#
Why use trawler?
Modern organisations, small or large, are dependent on a large and fast growing pile of data for their core operations. These datasets often live across a variety of systems: relational databases, cloud storage, queues, filesystems etc. Larger organisations often tame this complexity by pulling data into centralised repositories - data warehouses or data lakes - for analysis. Data about these data (i.e. metadata) are then curated in data catalogues.
These approaches work well but bring other problems. They are abstractions, quite high-level ones at that, and thus they intentionally drop messy details about the real underlying data. This can, and often does, lead to issues. For instance, you discover that a table in your data lake has stopped growing. This could be a problem in the upstream data source or in the way you are integrating with it. To investigate further, you may need to look at the logs of your ingestion process or connect to the source database.
Trawler takes a different, but complementary approach. Trawler embraces all of the messy details of all of your data systems. It integrates with your relational databases, kafka streams, dashboards, data frames or data lakes and pulls out a firehose of metadata.

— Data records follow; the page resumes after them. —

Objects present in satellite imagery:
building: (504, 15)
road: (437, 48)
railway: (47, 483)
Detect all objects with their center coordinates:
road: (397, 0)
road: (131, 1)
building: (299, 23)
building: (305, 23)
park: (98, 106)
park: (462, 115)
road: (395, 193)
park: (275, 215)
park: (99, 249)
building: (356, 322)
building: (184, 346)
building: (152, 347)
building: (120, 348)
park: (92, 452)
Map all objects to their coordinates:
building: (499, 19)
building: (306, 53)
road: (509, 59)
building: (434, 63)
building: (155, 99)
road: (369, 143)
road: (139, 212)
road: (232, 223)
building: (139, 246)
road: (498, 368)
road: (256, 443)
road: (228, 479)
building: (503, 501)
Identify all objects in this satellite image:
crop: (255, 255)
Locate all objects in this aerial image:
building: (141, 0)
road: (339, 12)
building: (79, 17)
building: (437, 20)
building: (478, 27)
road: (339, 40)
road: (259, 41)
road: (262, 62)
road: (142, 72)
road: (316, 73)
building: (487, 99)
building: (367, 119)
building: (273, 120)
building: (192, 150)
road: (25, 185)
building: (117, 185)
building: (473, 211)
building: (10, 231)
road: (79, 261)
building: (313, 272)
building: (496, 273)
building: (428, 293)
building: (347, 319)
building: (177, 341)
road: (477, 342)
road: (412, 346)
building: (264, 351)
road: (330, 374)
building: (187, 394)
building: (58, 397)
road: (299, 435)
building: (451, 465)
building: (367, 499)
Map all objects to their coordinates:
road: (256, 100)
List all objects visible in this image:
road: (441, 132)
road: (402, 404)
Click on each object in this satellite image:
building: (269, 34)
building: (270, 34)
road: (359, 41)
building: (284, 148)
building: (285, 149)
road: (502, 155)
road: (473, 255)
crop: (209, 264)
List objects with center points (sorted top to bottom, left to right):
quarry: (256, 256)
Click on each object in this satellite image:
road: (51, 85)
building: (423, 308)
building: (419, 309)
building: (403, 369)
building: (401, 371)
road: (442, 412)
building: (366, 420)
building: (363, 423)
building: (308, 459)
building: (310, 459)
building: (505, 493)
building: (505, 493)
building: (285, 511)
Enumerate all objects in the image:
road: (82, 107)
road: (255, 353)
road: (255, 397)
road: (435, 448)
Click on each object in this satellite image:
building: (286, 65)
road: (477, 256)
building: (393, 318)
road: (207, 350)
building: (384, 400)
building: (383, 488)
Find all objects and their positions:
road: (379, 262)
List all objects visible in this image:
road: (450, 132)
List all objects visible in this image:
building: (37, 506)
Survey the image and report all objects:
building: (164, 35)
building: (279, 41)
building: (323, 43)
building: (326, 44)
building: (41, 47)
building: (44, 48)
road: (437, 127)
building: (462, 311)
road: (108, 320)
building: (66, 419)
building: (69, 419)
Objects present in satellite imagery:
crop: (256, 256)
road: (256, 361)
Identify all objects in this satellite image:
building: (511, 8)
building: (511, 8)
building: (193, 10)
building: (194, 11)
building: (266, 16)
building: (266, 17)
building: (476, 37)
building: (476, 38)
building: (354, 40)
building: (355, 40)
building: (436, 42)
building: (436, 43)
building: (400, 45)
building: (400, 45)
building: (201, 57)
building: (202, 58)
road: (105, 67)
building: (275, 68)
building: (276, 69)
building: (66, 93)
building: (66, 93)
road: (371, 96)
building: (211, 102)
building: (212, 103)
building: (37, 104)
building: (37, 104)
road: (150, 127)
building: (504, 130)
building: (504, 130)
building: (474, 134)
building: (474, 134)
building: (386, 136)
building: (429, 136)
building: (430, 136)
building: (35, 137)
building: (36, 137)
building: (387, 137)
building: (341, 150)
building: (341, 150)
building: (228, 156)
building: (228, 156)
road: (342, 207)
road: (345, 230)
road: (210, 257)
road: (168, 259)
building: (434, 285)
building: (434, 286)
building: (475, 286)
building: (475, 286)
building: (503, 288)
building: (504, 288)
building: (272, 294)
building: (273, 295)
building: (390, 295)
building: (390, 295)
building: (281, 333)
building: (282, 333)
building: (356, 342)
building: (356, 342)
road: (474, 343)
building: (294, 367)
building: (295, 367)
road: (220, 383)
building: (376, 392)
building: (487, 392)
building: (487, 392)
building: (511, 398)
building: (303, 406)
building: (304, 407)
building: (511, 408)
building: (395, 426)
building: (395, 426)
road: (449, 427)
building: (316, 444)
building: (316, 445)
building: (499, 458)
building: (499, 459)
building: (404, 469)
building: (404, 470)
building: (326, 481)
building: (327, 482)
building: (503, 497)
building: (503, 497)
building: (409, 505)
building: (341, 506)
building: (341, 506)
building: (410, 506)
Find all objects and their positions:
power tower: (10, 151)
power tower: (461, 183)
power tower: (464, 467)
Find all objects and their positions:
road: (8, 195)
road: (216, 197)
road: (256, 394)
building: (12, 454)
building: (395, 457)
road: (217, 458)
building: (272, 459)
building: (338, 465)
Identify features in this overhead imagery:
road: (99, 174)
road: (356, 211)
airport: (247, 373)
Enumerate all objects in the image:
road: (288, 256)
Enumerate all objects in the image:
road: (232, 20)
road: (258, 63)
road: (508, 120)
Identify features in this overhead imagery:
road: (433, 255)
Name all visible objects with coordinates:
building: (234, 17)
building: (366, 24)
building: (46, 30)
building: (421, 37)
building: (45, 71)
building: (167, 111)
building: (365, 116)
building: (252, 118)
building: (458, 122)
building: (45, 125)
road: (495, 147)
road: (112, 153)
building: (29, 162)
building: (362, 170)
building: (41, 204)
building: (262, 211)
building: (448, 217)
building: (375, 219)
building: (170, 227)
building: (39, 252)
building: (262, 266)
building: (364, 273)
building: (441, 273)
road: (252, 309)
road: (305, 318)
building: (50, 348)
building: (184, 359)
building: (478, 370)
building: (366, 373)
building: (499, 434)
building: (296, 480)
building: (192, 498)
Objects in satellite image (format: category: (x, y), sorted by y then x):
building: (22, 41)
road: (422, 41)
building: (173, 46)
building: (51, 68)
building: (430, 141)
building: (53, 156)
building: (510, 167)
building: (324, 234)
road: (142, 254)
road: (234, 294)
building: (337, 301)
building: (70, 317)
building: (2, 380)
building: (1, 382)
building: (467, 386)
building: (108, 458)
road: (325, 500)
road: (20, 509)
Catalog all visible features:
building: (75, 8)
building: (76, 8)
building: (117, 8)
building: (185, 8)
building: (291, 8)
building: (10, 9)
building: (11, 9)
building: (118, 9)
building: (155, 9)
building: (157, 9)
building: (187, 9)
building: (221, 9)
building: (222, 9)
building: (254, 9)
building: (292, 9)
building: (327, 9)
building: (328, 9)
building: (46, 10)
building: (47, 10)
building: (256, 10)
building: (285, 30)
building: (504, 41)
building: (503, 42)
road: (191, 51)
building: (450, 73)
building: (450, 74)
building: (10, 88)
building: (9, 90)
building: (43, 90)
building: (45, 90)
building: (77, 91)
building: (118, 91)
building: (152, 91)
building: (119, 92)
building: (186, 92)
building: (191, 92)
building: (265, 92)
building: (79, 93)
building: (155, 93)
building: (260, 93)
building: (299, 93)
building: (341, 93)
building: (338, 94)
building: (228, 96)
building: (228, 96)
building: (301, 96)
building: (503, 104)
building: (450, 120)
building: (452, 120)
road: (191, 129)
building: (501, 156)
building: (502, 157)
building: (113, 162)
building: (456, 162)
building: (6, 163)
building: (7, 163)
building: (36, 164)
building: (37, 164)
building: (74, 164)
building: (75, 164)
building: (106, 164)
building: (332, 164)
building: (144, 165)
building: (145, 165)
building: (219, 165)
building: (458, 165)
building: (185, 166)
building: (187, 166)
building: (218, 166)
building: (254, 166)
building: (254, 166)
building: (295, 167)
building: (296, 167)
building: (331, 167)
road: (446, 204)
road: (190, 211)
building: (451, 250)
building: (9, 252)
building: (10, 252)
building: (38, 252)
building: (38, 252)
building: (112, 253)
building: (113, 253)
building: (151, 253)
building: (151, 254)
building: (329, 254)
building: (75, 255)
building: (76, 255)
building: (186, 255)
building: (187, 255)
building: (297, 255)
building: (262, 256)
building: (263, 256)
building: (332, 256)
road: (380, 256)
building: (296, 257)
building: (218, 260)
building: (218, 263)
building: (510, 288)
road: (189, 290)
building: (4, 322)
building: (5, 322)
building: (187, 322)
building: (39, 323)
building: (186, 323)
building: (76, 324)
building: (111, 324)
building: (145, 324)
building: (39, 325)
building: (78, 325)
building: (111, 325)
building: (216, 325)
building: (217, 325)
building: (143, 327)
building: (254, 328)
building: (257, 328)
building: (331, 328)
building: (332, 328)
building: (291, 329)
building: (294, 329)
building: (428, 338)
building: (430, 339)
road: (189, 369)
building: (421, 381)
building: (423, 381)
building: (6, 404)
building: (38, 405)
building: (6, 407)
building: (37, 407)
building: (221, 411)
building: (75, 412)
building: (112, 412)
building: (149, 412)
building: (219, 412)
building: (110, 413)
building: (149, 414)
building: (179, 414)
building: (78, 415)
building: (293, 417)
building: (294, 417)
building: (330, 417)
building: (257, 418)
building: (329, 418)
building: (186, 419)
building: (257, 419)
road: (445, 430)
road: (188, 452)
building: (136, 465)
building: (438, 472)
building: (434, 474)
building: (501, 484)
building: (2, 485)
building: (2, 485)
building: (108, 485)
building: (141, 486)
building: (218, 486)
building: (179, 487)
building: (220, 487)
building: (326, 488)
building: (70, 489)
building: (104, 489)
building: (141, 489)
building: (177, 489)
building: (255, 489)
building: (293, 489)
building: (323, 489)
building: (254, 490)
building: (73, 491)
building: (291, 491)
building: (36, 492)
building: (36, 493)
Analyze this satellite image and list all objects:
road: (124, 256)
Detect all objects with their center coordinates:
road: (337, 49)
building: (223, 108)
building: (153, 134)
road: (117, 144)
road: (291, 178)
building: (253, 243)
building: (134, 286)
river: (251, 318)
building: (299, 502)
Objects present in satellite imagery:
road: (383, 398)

This gives a much richer and more timely picture of what's going on with your data.
#
Principles
#
Embrace messiness
Trawler aims to organize and visualize but not to drop information. By embracing the messiness the real world, you can get setup quickly and also have confidence that trawler won't shield you from the truth. If you have an existing data lake, trawler can complement it by hooking into your underlying data assets and connecting the dots.
#
Deploy simply
Fancy data systems are no use unless they are deployed and working. Our basic setup just needs a single running service and a postgres database.
#
Scale as you scale
Organisations cover many orders of magnitude in terms of the complexity of their data systems. Trawler aims to be useful and manageable for a team of 1 within 20 mins. From there, we should be able to scale as your organisation grows.
#
Customise to fit your needs
No two organisations are the same. Our core ontology should be more than enough to get started. If and when you decide it no longer fits your needs, it can be simply extended to cover additional entity types.